> Saved entries:
== == ==

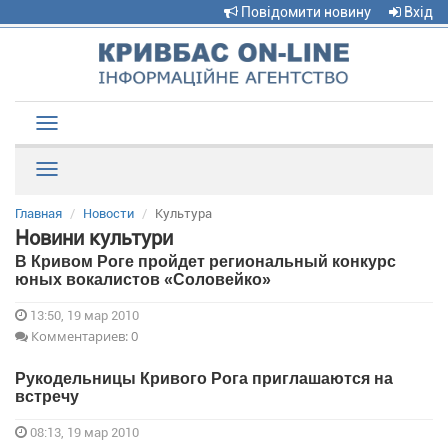
Повідомити новину
Вхід
Toggle
navigation
Рубрики
Главная
Новости
Культура
Новини культури
В Кривом Роге пройдет региональный конкурс
юных вокалистов «Соловейко»
13:50, 19 мар 2010
Комментариев: 0
Рукодельницы Кривого Рога приглашаются на
встречу
08:13, 19 мар 2010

== == ==

> YOUR OBJECTIVE: Only the lines from the one containing "В Кривом Роге пройдет региональный конкурс" through the end of the data above are wanted, both ends included; restate them word for word.

> SOLUTION:
В Кривом Роге пройдет региональный конкурс
юных вокалистов «Соловейко»
13:50, 19 мар 2010
Комментариев: 0
Рукодельницы Кривого Рога приглашаются на
встречу
08:13, 19 мар 2010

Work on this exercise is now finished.